A total of 346 college or college-bound players were selected in the 2001-05 entry drafts, an average of just over 11.5 per team. Still, though, some teams' preferences remain in place, as evidenced by the limited forays into the college ranks by teams like the Red Wings, the Toronto Maple Leafs (six college draftees), and the Montreal Canadians (six).


"There's no doubt, if you look around at how teams draft, there are certainly teams that have patterns that they just aren't going to go away with," said Atlanta Thrashers general manager Don Waddell. "That's fine. People find success in one way, and they want to stay that way. There are obviously other clubs that try to look at every avenue possible and try to project where a player's going to be three or four years from now, and we'll draft that player, whichever league he's coming out of."


Waddell isn't alone in that kind of open mind. Ten of the 30 NHL teams drafted between 10 and 12 college players from 2001 through 2005 - approximately two collegians per year in the seven-round draft - and even among some of the teams that draft fewer, it often comes down to who's available at a particular time.


"It's hard for me to say anything on behalf of anybody else," said Jarmo Kekalainen, Assistant General manager and Director of Amateur scouting for the St. Louis Blues, "but the Blues don't prefer any area. We're just trying to find a better player, whether it's a college player, European or major junior."


Things can also turn around quickly, with the New York Islanders as a prime example of that. In the years tracked by for this year's NHL Draft Preview, the Islanders selected only five collegians.  However, in the 2006 draft, the Islanders more than doubled the collegiate and college-bound talent in their system, drafting six players who will skate in college next season (most notably rising sophomore Kyle Okposo of Minnesota), along with Troy Mattila, who has yet to commit to a college.


While it isn't necessarily a factor in the change on Long Island, one development that figures to affect the way NHL teams draft in the future is the changing nature of the relationship between the NHL and Europe. While the NHL changed its rules regarding the drafting and signing of European players in the collective bargaining agreement that went into effect in 2005, the effects of the change are still being felt.


"We used to draft European players, for the most part, and if they did not come over right away, you could classify them as a defected player, an unsigned draft choice with defected status, and that pretty much gave you perpetual rights to that player," Fletcher said. "Now, with the new rules, we're being forced to make decisions on whether or not to sign European players within two years, much like you have to do with major junior hockey. I think the tendency with many clubs in the past was to draft European players with your late picks. Now that you only have two years with European players, now clubs are looking at the USHL and college as that venue where you can draft a player and have his rights for four or five years."

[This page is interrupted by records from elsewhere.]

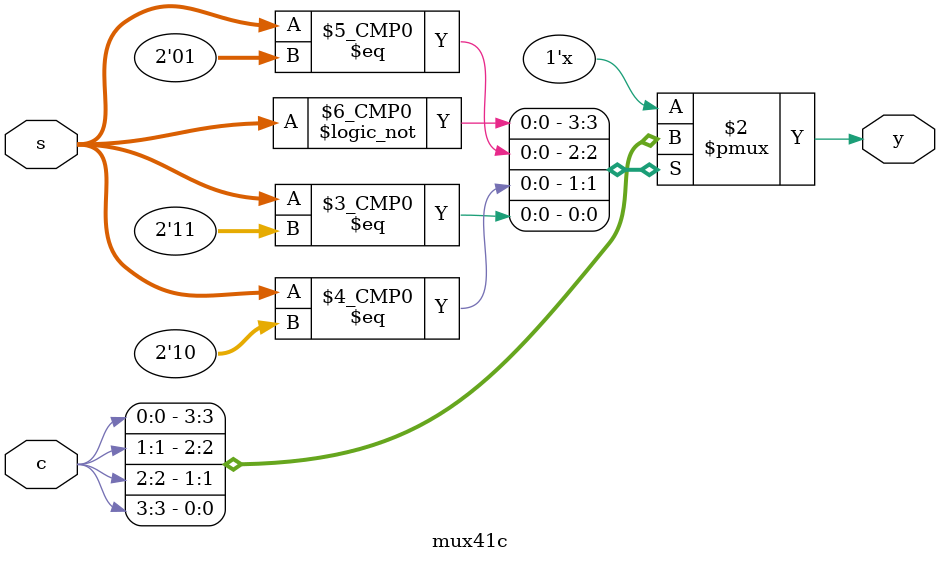
<source format=v>
`timescale 1ns / 1ps
module mux41c(
    input wire [3:0] c,
	 input wire [1:0] s,
	 output reg y
);

always @(*)
	case(s)
		0: y = c[0];
		1: y = c[1];
		2: y = c[2];
		3: y = c[3];
		default: y = c[0];
	endcase

endmodule

</source>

Furthermore, the recent difficulties NHL teams have had with Russian players and their clubs overseas also figure to play a role going into the future.


"I think there's definitely a fear factor there," said Waddell, whose Thrashers drafted Russian defenseman Andrei Zubarev in the sixth round in 2005, despite his being ranked among the top 10 prospects in Europe by the NHL's Central Scouting Service. "You don't want to waste a first, second or even third-round pick on a guy that you have no chance of ever getting. I think it's out there, I think it's a legitimate concern, and it'll be interesting to see what happens this year with the Russians."


For now, though, while patterns may be changing among the NHL teams, college hockey fans can still look at the history for a sense of what to expect June 22-23 in Columbus.